Career highlights and awards
- Special Assignments All-Star Game (1990, 2001, 2009); Division Series (1996, 1997, 1999, 2001, 2008, 2009, 2010, 2012, 2013, 2015, 2017); League Championship Series (1991, 1995, 2000, 2002, 2007); World Series (1993, 1998, 2001, 2009, 2013); World Baseball Classic (2009);

= Dana DeMuth =

American baseball umpire (born 1956)

Dana Andrew DeMuth (born May 30, 1956) is an American former umpire in Major League Baseball.

==Umpiring career==
DeMuth advanced through the minor leagues to the Triple-A Pacific Coast League before joining the National League staff full-time June 3, 1983. DeMuth continued umpiring in the National League until the umpiring staffs of the American and National Leagues merged in 2000. He was a crew chief from 1999 to 2019. DeMuth wore the uniform number 32 throughout his career.

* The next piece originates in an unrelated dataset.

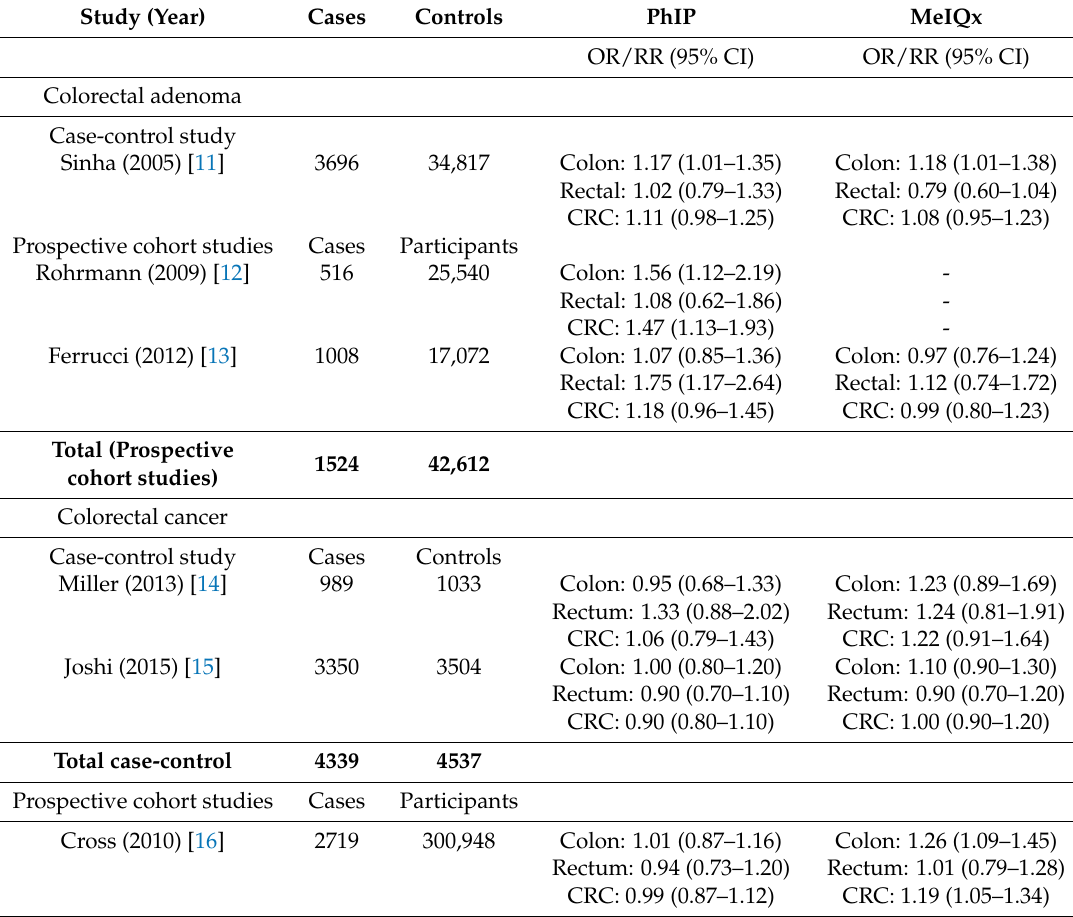
Table 2. Possible repeated examinations of OR/RR (95%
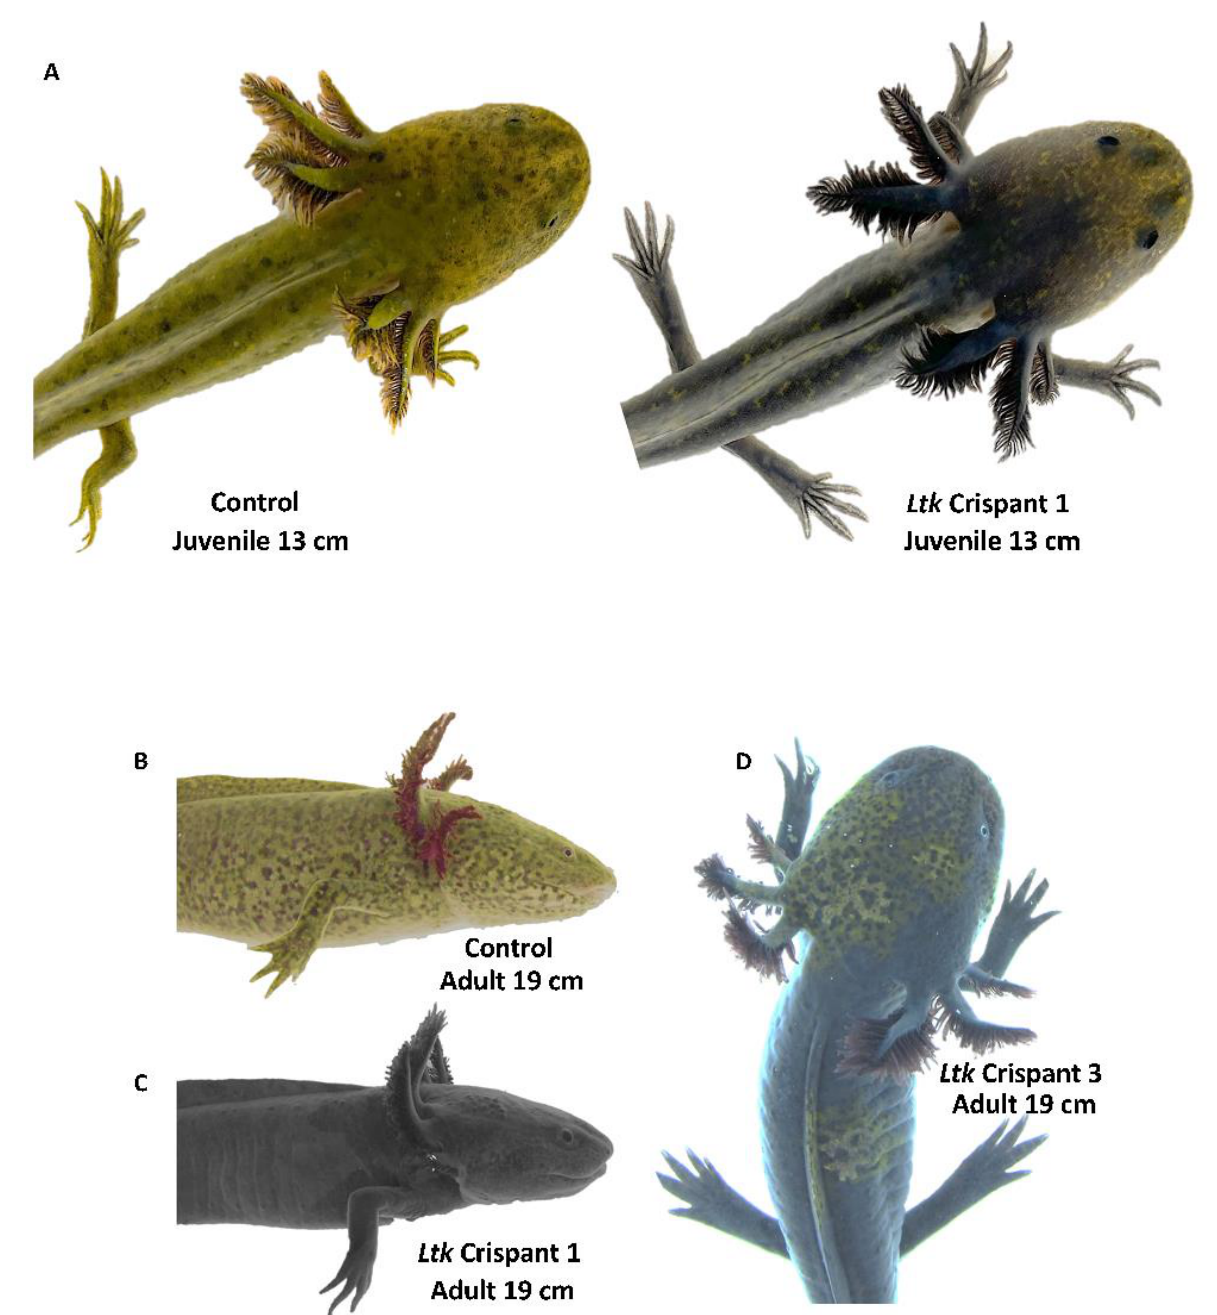
Figure 5. CRISPR-Cas9 editing of Ltk . ( A ) Examples of control non-injected and gRNA-injected ( Ltk Crispant 1) individuals at the juvenile stage. ( B ) Adult control wild type with melanophores, xanthophores, and iridophore-pigmented eyes. ( C ) Adult Ltk Crispant 1 with melanophores masking xanthophores and no iridophores in the eye. ( D ) Adult Ltk Crispant 3 with melanophores, patches of xanthophores, and iridophore-pigmented right eye.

His postseason assignments included 11 Division Series (1996, 1997, 1999, 2001, 2008, 2009, 2010, 2012, 2013, 2015, and 2017), 5 League Championship Series (1991, 1995, 2000, 2002 and 2007), and 5 World Series (1993, 1998, 2001, 2009 and 2013).

He also umpired in the All-Star Game in 1990, 2001, and 2009, working behind the plate for the second and third contests, and worked the 2009 World Baseball Classic.

Following the 2019 season, DeMuth announced his retirement. He umpired 4,283 regular season games and 101 postseason games.

===Notable games===
DeMuth was the home plate umpire for Game 6 of the 1993 World Series; a game memorable for Joe Carter's series-ending home run in the bottom of the ninth inning.

DeMuth was the third base umpire for the game between the San Francisco Giants and the San Diego Padres on August 4, 2007. In the top of the second inning at San Diego, Barry Bonds of the Giants hit his 755th career home run off Clay Hensley, tying Hank Aaron for first all-time.

DeMuth was the home plate umpire for the game between the San Francisco Giants and the New York Yankees on September 20, 2013. In the bottom of the seventh inning, Alex Rodriguez of the Yankees hit his 24th career grand slam off George Kontos, passing Lou Gehrig for first all-time.

DeMuth was the home plate umpire for a no-hitter pitched by Jake Arrieta between the Chicago Cubs and the Cincinnati Reds on April 21, 2016. This was Arrieta's 2nd career no hitter. Chicago won the game, 16–0.